Segment Start: Records shown

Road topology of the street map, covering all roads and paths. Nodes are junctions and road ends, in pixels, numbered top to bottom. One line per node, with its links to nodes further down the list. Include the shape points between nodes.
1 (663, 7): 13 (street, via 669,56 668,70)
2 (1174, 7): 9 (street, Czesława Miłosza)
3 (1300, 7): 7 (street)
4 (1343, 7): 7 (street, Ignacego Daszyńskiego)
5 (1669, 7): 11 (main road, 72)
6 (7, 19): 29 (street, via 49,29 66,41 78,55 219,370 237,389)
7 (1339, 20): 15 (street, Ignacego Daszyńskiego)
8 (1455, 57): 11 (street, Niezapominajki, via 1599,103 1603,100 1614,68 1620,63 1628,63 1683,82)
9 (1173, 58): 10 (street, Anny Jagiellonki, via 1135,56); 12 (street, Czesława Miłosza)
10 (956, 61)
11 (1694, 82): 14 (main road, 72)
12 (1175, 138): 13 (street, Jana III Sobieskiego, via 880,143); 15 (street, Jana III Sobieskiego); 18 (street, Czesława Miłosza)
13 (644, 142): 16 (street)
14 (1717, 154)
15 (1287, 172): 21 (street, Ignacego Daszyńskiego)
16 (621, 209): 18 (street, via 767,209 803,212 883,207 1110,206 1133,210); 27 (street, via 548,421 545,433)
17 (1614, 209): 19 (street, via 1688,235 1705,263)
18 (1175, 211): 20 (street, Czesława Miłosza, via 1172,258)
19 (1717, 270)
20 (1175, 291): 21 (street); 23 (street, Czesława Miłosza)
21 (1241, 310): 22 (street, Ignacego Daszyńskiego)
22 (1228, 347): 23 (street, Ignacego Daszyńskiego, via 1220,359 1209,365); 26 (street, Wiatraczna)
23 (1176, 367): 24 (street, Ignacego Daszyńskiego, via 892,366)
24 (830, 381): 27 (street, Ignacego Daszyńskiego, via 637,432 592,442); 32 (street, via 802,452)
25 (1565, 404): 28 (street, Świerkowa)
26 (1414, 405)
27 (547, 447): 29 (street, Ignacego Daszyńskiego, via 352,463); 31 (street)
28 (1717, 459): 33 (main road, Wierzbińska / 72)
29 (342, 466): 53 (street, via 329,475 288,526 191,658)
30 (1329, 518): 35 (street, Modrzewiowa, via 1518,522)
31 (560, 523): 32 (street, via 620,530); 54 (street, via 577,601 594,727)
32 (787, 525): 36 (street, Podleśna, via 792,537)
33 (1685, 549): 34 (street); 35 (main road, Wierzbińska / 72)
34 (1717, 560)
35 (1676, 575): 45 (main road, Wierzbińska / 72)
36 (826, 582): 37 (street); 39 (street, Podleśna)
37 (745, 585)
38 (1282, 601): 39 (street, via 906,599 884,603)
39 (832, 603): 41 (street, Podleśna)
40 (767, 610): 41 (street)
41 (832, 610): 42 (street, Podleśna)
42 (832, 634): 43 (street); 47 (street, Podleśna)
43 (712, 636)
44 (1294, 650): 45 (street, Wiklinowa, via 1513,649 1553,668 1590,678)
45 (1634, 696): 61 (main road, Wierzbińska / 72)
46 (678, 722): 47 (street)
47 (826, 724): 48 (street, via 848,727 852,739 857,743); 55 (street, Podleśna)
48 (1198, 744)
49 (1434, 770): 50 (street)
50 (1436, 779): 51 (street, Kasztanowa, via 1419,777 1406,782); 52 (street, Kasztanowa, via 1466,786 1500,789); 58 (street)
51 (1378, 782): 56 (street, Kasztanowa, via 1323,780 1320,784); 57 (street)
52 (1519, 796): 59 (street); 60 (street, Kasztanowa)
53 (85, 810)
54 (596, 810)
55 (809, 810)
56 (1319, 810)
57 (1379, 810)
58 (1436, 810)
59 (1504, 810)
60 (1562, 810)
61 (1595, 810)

Segment End: Records shown

- Requirement: After reading the records above, transcribe them verbatim.

- Exercise result:
Road topology of the street map, covering all roads and paths. Nodes are junctions and road ends, in pixels, numbered top to bottom. One line per node, with its links to nodes further down the list. Include the shape points between nodes.
1 (663, 7): 13 (street, via 669,56 668,70)
2 (1174, 7): 9 (street, Czesława Miłosza)
3 (1300, 7): 7 (street)
4 (1343, 7): 7 (street, Ignacego Daszyńskiego)
5 (1669, 7): 11 (main road, 72)
6 (7, 19): 29 (street, via 49,29 66,41 78,55 219,370 237,389)
7 (1339, 20): 15 (street, Ignacego Daszyńskiego)
8 (1455, 57): 11 (street, Niezapominajki, via 1599,103 1603,100 1614,68 1620,63 1628,63 1683,82)
9 (1173, 58): 10 (street, Anny Jagiellonki, via 1135,56); 12 (street, Czesława Miłosza)
10 (956, 61)
11 (1694, 82): 14 (main road, 72)
12 (1175, 138): 13 (street, Jana III Sobieskiego, via 880,143); 15 (street, Jana III Sobieskiego); 18 (street, Czesława Miłosza)
13 (644, 142): 16 (street)
14 (1717, 154)
15 (1287, 172): 21 (street, Ignacego Daszyńskiego)
16 (621, 209): 18 (street, via 767,209 803,212 883,207 1110,206 1133,210); 27 (street, via 548,421 545,433)
17 (1614, 209): 19 (street, via 1688,235 1705,263)
18 (1175, 211): 20 (street, Czesława Miłosza, via 1172,258)
19 (1717, 270)
20 (1175, 291): 21 (street); 23 (street, Czesława Miłosza)
21 (1241, 310): 22 (street, Ignacego Daszyńskiego)
22 (1228, 347): 23 (street, Ignacego Daszyńskiego, via 1220,359 1209,365); 26 (street, Wiatraczna)
23 (1176, 367): 24 (street, Ignacego Daszyńskiego, via 892,366)
24 (830, 381): 27 (street, Ignacego Daszyńskiego, via 637,432 592,442); 32 (street, via 802,452)
25 (1565, 404): 28 (street, Świerkowa)
26 (1414, 405)
27 (547, 447): 29 (street, Ignacego Daszyńskiego, via 352,463); 31 (street)
28 (1717, 459): 33 (main road, Wierzbińska / 72)
29 (342, 466): 53 (street, via 329,475 288,526 191,658)
30 (1329, 518): 35 (street, Modrzewiowa, via 1518,522)
31 (560, 523): 32 (street, via 620,530); 54 (street, via 577,601 594,727)
32 (787, 525): 36 (street, Podleśna, via 792,537)
33 (1685, 549): 34 (street); 35 (main road, Wierzbińska / 72)
34 (1717, 560)
35 (1676, 575): 45 (main road, Wierzbińska / 72)
36 (826, 582): 37 (street); 39 (street, Podleśna)
37 (745, 585)
38 (1282, 601): 39 (street, via 906,599 884,603)
39 (832, 603): 41 (street, Podleśna)
40 (767, 610): 41 (street)
41 (832, 610): 42 (street, Podleśna)
42 (832, 634): 43 (street); 47 (street, Podleśna)
43 (712, 636)
44 (1294, 650): 45 (street, Wiklinowa, via 1513,649 1553,668 1590,678)
45 (1634, 696): 61 (main road, Wierzbińska / 72)
46 (678, 722): 47 (street)
47 (826, 724): 48 (street, via 848,727 852,739 857,743); 55 (street, Podleśna)
48 (1198, 744)
49 (1434, 770): 50 (street)
50 (1436, 779): 51 (street, Kasztanowa, via 1419,777 1406,782); 52 (street, Kasztanowa, via 1466,786 1500,789); 58 (street)
51 (1378, 782): 56 (street, Kasztanowa, via 1323,780 1320,784); 57 (street)
52 (1519, 796): 59 (street); 60 (street, Kasztanowa)
53 (85, 810)
54 (596, 810)
55 (809, 810)
56 (1319, 810)
57 (1379, 810)
58 (1436, 810)
59 (1504, 810)
60 (1562, 810)
61 (1595, 810)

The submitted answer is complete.